Fréquence écoles1 s’engage depuis près de trente ans à développer une attitude critique des jeunes face aux médias. À partir de projets thématiques, et toujours sur le terrain, l’équipe pédagogique de Fréquence écoles explore les différentes relations entretenues entre les médias et la société. Nous avons ainsi développé de nombreuses ressources pour défendre l’éducation aux médias numériques en France et en Europe. Curieuse des pratiques médiatiques des enfants et des adolescent·es, Fréquence écoles mobilise en son sein, des chercheur·euses, spécialistes de l’information et de la communication, de la psychologie sociale et de l’éducation pour mener des enquêtes sur les usages d’Internet, de la télévision, du jeu vidéo et plus largement, des écrans.

Une éducation populaire réflexive sur ces pratiques, sur quoi cela pourrait-il concrètement déboucher en matière numérique ?

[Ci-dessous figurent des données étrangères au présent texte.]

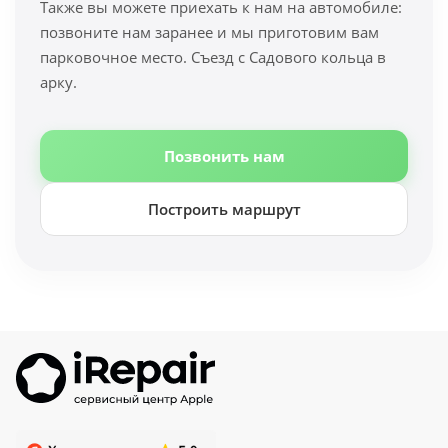
Также вы можете приехать к нам на автомобиле:
позвоните нам заранее и мы приготовим вам
парковочное место. Съезд с Садового кольца в
арку.
Позвонить нам
Построить маршрут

Un évènement d’éducation populaire 3.0 tel que #Superdemain que nous organisons une fois par an sur trois jours à Lyon grâce aux soutiens financiers de plusieurs partenaires et notamment de la métropole. Si la première journée est réservée aux professionnels, le week-end est gratuit et dédié aux familles. Il s’agit, avec tous les outils dont nous disposons, d’aider les familles à y voir plus clair dans l’univers numérique sans pour autant les culpabiliser. Des conférences sont proposées et surtout des ateliers où l’on vient passer un moment en famille notamment autour de jeux vidéo mais aussi pour poser des questions sur des thèmes et des sujets précis, par exemple, celui du risque : « Mon adolescent parle à des inconnus sur Instagram, dois-je m’inquiéter ? Quelle attitude adopter ? » ; mais aussi aborder des sujets plus généraux : « Était-ce vraiment mieux avant l’avènement d’Internet ? » ou encore « Le pouvoir des GAFAM ». Les parents ont besoin de développer de nouvelles compétences par rapport à l’éducation de leurs enfants pour négocier la place du numérique à la maison, ce qui suppose d’être à l’aise avec ces sujets. Dans un monde de l’abondance comme celui du numérique, il faut apprendre la régulation et cela passe par des apprentissages. L’éducation populaire a, là encore, un rôle à jouer, cette fois vis-à-vis des parents, d’autant plus s’il existe des difficultés sociales. L’éducation populaire pourrait ainsi redevenir un espace de discussions et retrouver ses lettres de noblesse à condition qu’elle ait les moyens de ses ambitions, les compétences, et qu’elle soit réflexive sur ses pratiques et sa posture.